水見色(みずみいろ) 水見色川流れたり。漸々土地開けて山水玲瓏(れいろう)
※ 玲瓏(れいろう)➜ 玉などが透き通るように美しいさま。また、玉のように輝くさま。
して、桃源の趣きあり。山高くして、僅かに足久保に越える路あれ
※ 桃源(とうげん)➜ 俗世間からかけ離れた別天地。理想郷。
ども、嶮岨なり。西の谷に亀右衛門というもの、三十年ばかり前に、
(かめ)二つを掘り出だせり。その甕、一つはなお存ぜり。大なるものという。
殿奥という地なり。むかし何れの殿の住み給いしや、知らず。ある人、
昔、朝比奈縫殿右衛門と云える士(さむらい)なりという。ある時、足久保内牧
へ超える山の頂に一つの池ある。ほとりにて、縫殿右衛門、狩りを
なして、この池の主に馬を取られたるを怒りて、その主を
亡ぼしたりという。
古城跡 小瀬戸にあり。居するもの祥(つまびら)かならず。
富厚里 藁科川、この村を流る。西北の山より、府城御石
垣の石を切り出せしという。
富沢(とんさわ) 蛇骨沢という澗流あり。
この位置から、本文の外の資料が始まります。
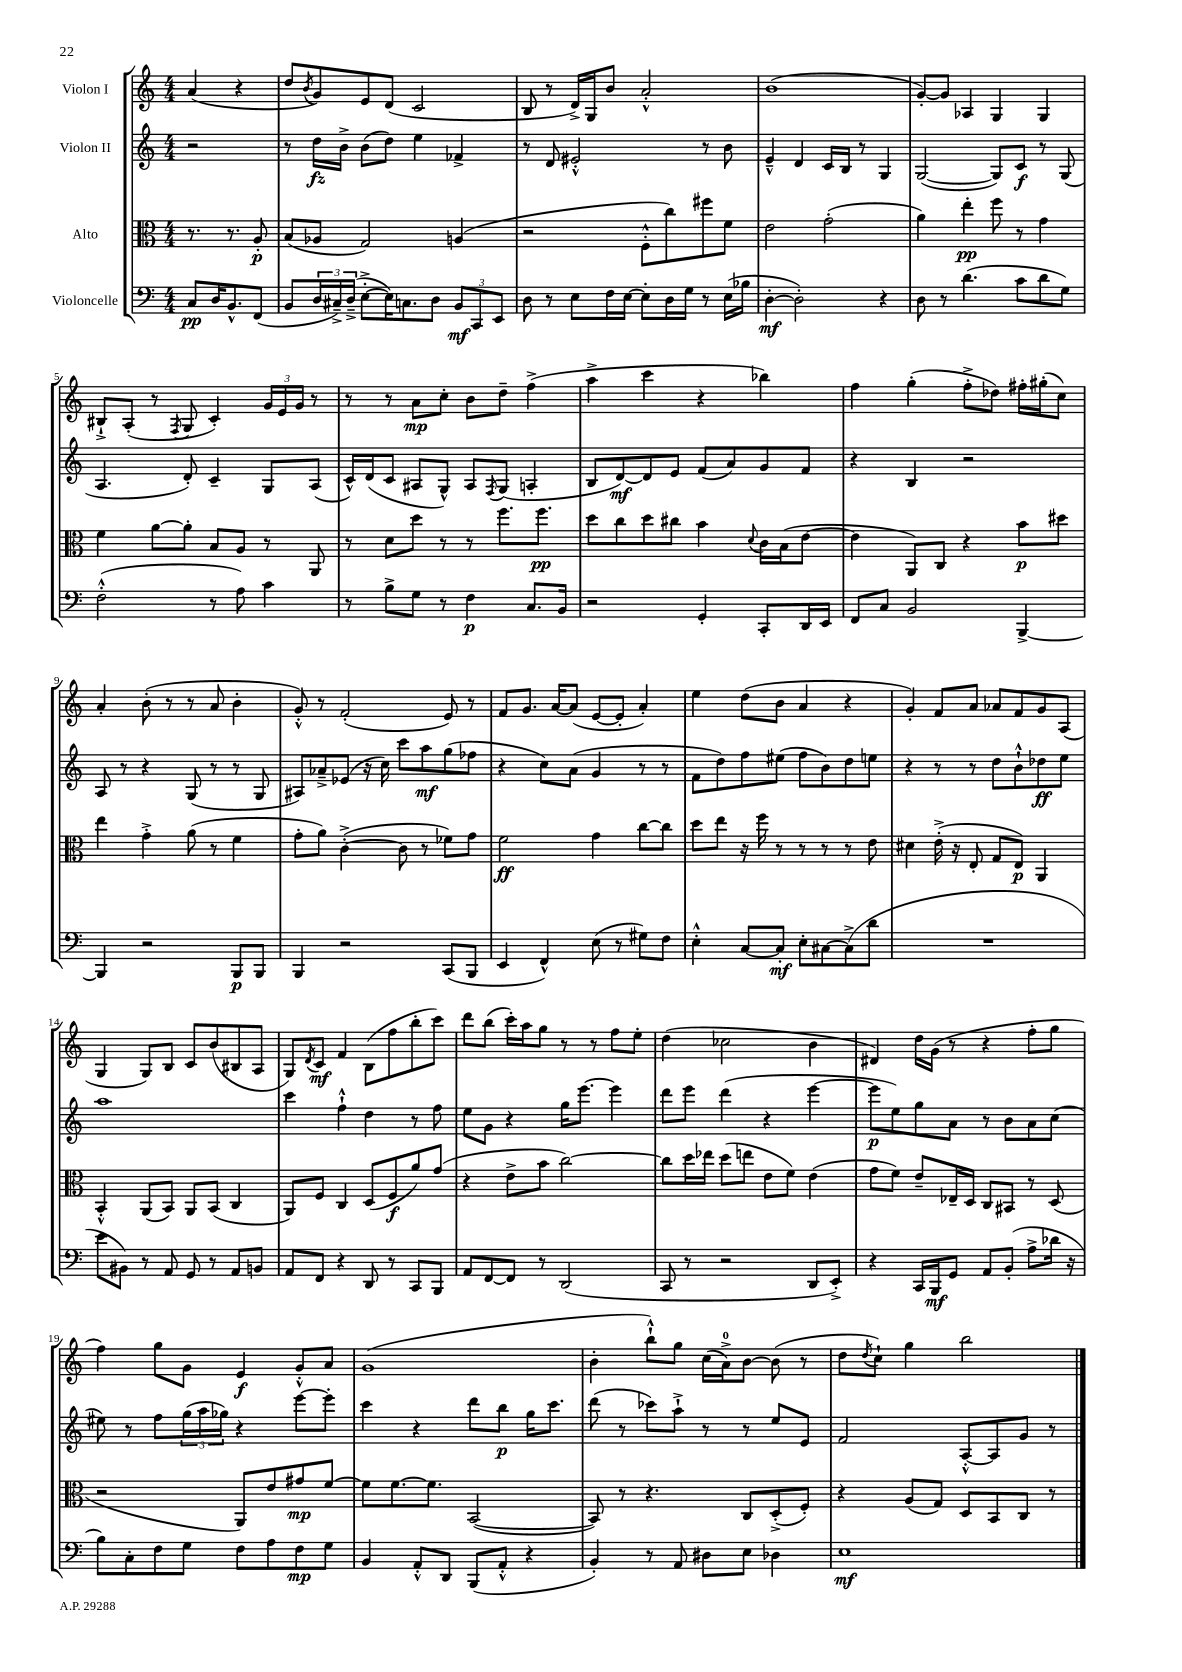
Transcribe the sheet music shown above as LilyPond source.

この山腹に物あり。土人(どにん)大蛇
※ 澗流(かんりゅう)➜ 谷川の流れ。
の骨なりという。竪横とも八尺ばかりもあらん。骨髄のごとし。
坂上 藁科川に刎橋を架す。村中のもの往来す。山奥一里
ばかり行けば、殿屋敷という所あり。藁科安芸守の居所なるや。